Atomization and Sprays, Vol.19, No.6, 567-582, 2009
MODELING OF GROUP-HOLE-NOZZLE SPRAYS USING GRID-SIZE-, HOLE-LOCATION-, AND TIME-STEP-INDEPENDENT MODELS
A new spray computational fluid dynamics (CFD) model that comprises gas-jet and radius-of-influence collision, mean collision time, and interpolation method improvements was used to reduce grid-size, hole-location, and time-step dependencies in modeling group-hole-nozzle sprays. The spray model was validated against experimental results obtained from spray visualization and phase Doppler particle analyzer systems. The spray characteristics including spray penetration and droplet sizes of group-hole nozzles were also studied. Standard CFD spray models show significant dependencies of grid size, hole location, and time step for the calculated spray penetration of group-hole nozzles.

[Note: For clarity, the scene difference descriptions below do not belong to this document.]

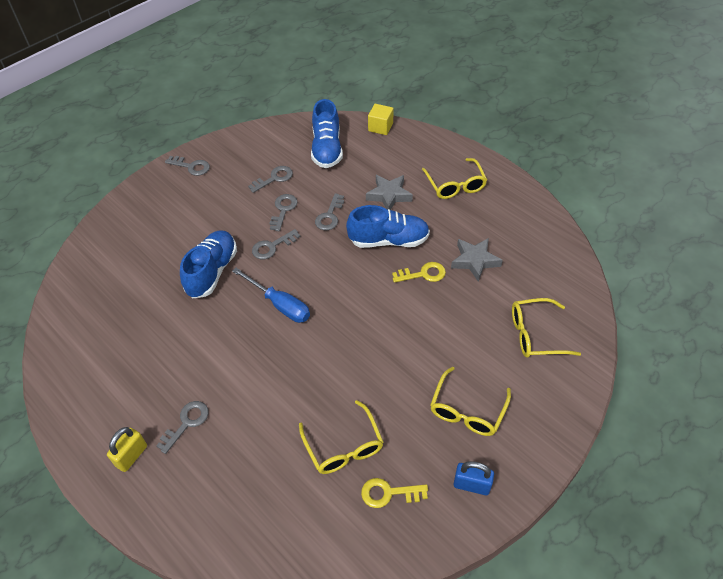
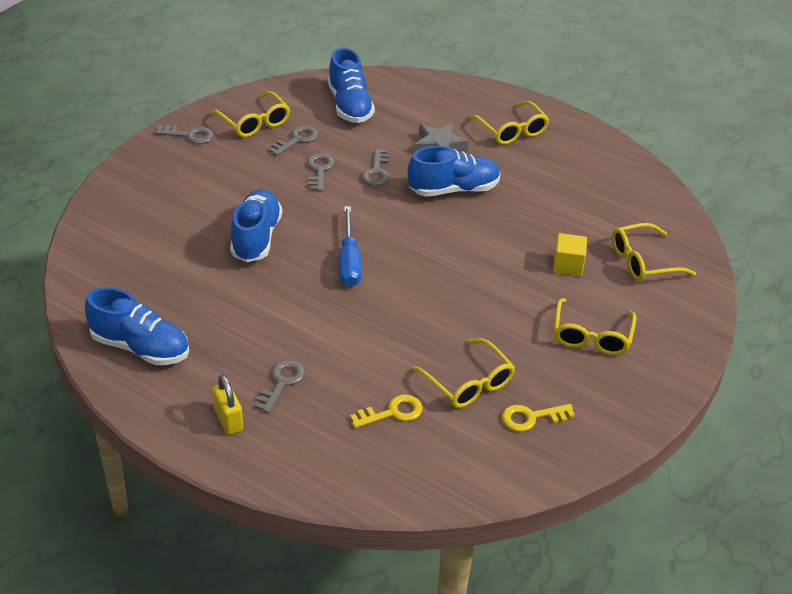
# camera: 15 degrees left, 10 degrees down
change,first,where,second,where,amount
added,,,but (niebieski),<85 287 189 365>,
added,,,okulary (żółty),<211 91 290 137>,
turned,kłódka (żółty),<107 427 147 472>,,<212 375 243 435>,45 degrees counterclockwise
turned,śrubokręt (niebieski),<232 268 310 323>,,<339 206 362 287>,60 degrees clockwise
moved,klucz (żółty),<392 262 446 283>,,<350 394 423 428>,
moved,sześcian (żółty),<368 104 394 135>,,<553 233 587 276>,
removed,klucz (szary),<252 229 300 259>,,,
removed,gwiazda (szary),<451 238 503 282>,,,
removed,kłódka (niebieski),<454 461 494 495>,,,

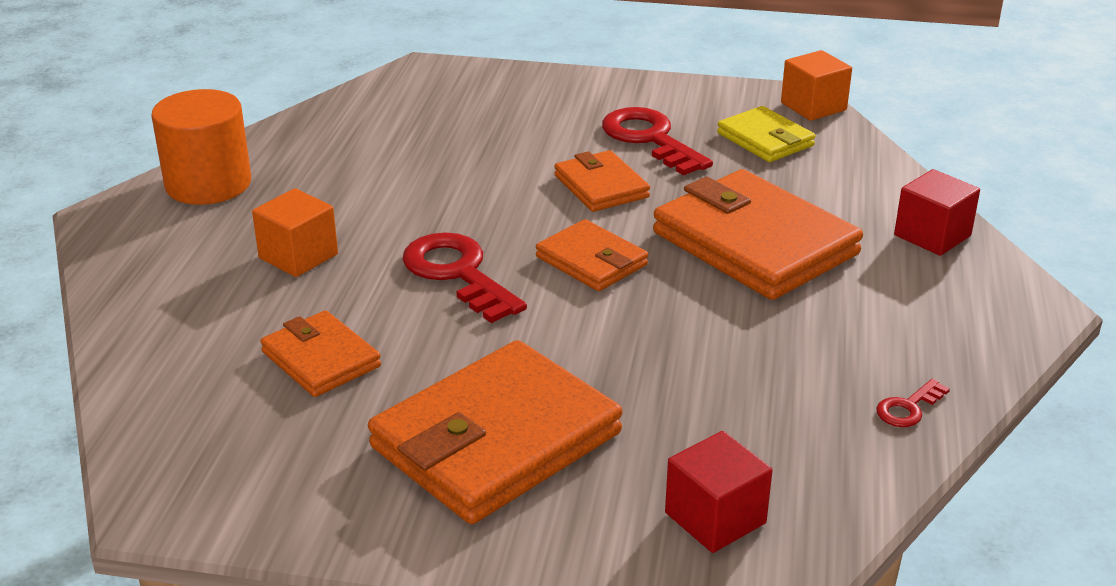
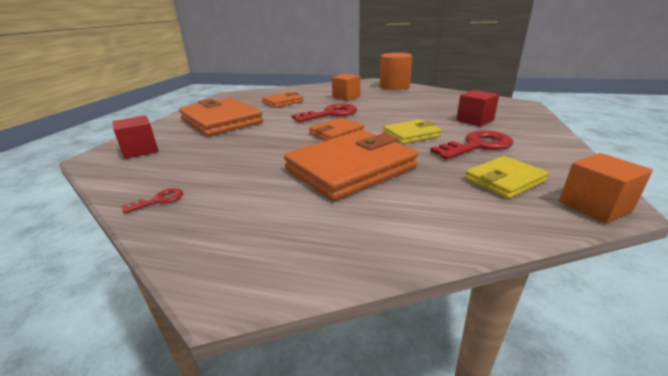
# camera: 95 degrees right, 5 degrees down
change,first,where,second,where,amount
turned,klucz (czerwony),<876 379 950 427>,,<122 188 183 214>,90 degrees clockwise
recoloured,portfel (pomarańczowy),<554 150 650 212>,portfel (żółty),<383 119 442 144>,
moved,sześcian (czerwony),<894 169 980 256>,,<456 90 499 126>,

On the other hand, the new spray model reduced the dependencies successfully for the present nonevaporating spray cases. The calculated results agreed well with the experimental results in terms of both spray penetration and SMD distributions. It was found that the sprays of the group-hole nozzle exhibit similar spray penetrations to those of a single-hole nozzle with the same overall hole area. The computations indicate that the group-hole nozzle has advantages in the near field for reducing spray droplet sizes.